***** Text section *****

Office hours with a hunger striker.


April 11, 2024, 1:19pm

Last semester at Dartmouth, I taught a course on literature and philosophy called “Introduction to Aesthetics.” We spent two full weeks discussing Immanuel Kant’s aesthetic theory, in particular his idea that when we say something is beautiful, we are doing something different than when we say something is true or right. While we expect others to agree with us, we are aware that not everyone will. For example, when someone doesn’t share our appreciation for a songwriter’s sound, we cannot bring them to our opinion by presenting proofs, and we know this—yet we feel compelled and justified to insist that they reconsider, listen again.

A few weeks into the term, in March, one of my students, Paul Yang, wrote to request a meeting in office hours. In class, we had discussed the valences of different aesthetic categories, like cute, ugly, relatable, and cringe. Paul wanted to know if it would be permissible to write a midterm essay that treats “cruelty” as an aesthetic category. In office hours, it became clear that his interest in “the cruel” was occasioned by an urgent sense of political responsibility spurred by the growing loss of life in Gaza. He told me that he was about to begin a hunger strike to protest the arrest of two Dartmouth students facing misdemeanor criminal trespassing charges. They had been arrested in the fall at the behest of the Dartmouth administration while engaging in a peaceful protest on campus.

“Although the term is mostly used in political and ethical contexts,” he reasoned, “it seems to be relying on a strongly aesthetic conception of human life or human dignity.” Essentially, Paul wanted to argue that judgments of cruelty qualify as aesthetic judgments by Kant’s standards. Just like Jewish German philosopher Hannah Arendt, who turned to Kant’s aesthetics after the Holocaust, Paul saw aesthetic judgments, which for him included opinions about cruelty, as belonging in the public sphere.

A week later, I thought back to my conversation with Paul as I sat in a general meeting of the Dartmouth faculty. Before turning to items on the meeting agenda, the floor was briefly opened to faculty who had something to say about recent events. Someone stood up and said that he had talked to the student protesters and found it offensive “as a Jew” that they wouldn’t care about the death of over 1000 Jews. I felt a twinge. Does this person really believe that only “as a Jew” would one feel offended by collective disregard for the loss of 1000 lives? How many of us, like this man, believe it to be so? If one believes this, that only by being Jewish or Muslim or Israeli or Arab could one recognize the cruelty in senseless deaths, then you cannot be disappointed in others for not seeing or not feeling. At that moment, I realized that I had made the same mistake. I remembered asking Paul why he, as a Korean man, came to protest the death of Palestinians.

***** Given data *****

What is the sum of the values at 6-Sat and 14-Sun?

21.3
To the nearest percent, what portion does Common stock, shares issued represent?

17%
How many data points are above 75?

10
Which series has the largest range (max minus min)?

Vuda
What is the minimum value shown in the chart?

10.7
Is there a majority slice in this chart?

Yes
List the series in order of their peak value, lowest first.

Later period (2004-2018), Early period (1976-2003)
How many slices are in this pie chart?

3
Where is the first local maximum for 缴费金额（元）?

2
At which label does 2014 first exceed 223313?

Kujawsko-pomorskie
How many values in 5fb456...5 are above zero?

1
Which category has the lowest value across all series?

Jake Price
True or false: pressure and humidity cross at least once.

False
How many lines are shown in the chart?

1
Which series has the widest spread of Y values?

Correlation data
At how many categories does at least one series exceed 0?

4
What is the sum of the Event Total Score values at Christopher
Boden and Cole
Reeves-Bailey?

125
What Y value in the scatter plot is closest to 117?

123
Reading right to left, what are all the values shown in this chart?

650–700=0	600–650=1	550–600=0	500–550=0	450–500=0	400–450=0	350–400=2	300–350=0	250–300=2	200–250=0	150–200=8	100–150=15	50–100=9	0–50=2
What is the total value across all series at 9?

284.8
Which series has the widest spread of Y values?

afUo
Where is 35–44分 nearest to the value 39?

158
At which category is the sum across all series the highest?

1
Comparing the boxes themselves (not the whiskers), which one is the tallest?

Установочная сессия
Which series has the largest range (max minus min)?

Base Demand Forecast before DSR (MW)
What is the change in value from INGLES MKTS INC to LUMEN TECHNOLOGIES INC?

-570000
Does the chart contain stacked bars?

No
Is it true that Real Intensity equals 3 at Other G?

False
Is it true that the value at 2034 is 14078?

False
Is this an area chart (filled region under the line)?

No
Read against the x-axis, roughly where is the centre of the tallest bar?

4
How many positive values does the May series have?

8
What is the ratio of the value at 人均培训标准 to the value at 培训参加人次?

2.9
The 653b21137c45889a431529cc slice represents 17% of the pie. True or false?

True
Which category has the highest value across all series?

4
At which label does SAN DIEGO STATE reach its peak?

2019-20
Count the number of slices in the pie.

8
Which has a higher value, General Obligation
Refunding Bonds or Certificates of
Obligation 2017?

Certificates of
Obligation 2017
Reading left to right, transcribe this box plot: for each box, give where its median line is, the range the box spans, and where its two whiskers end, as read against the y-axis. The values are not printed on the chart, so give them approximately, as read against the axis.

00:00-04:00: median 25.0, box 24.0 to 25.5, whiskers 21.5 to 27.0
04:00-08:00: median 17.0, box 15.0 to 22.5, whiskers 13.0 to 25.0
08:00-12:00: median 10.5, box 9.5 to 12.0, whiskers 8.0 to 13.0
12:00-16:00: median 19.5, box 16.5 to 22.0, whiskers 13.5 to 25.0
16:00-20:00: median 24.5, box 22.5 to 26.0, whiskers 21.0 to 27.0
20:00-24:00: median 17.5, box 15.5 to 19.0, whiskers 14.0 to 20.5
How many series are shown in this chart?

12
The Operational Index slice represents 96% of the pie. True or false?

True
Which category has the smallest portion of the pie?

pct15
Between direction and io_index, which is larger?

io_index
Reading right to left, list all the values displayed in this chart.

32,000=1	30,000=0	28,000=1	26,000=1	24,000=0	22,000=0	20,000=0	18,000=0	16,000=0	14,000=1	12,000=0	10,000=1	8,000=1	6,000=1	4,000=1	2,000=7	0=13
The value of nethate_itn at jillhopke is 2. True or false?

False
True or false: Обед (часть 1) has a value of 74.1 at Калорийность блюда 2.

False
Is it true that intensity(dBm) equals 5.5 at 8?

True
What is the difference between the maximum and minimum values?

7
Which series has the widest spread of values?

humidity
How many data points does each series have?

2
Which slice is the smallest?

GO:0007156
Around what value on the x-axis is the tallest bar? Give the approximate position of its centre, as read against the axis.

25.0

*****

Aim of the exercise: Do these statements agree with the essay about office hours with a hunger striker? Answer yes or no for each, and quote the words of the essay that decide it. (a) The course spent two full weeks on Kant's aesthetic theory. (b) Paul Yang first wrote to ask for an office-hours meeting in April. (c) The two arrested Dartmouth students faced felony charges.

Solution to this task:
(a) Yes: "We spent two full weeks discussing Immanuel Kant’s aesthetic theory"
(b) No: "A few weeks into the term, in March, one of my students, Paul Yang, wrote to request a meeting in office hours."
(c) No: "facing misdemeanor criminal trespassing charges"